• _EXERCISE GOAL_
Copy the material below word for word, starting at the line that contains "Think of the" and running down to the end of the material, and give only those lines.

-*-*-

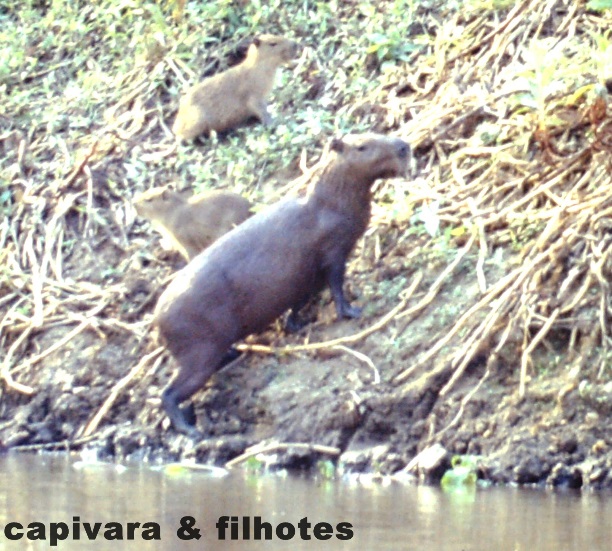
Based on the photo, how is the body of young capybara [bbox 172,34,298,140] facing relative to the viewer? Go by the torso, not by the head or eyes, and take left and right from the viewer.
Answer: facing to the right of the viewer

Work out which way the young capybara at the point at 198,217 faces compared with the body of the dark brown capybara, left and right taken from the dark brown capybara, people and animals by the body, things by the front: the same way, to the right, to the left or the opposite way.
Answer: the opposite way

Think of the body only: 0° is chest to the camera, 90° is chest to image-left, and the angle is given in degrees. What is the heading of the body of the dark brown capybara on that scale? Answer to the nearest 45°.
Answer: approximately 270°

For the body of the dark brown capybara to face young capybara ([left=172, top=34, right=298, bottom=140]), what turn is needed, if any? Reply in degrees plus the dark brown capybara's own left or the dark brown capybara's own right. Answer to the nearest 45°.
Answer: approximately 90° to the dark brown capybara's own left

-*-*-

• _WRITTEN ANSWER_
Think of the body only: 0° is chest to the camera, 90° is chest to image-left, and the angle is given in degrees. What is the heading of the body of the dark brown capybara on that scale? Answer to the nearest 45°.
Answer: approximately 270°

For the body of the dark brown capybara to face young capybara ([left=172, top=34, right=298, bottom=140]), what turn is needed, if any? Reply in degrees plus the dark brown capybara's own left or the dark brown capybara's own right. Answer to the nearest 45°.
Answer: approximately 90° to the dark brown capybara's own left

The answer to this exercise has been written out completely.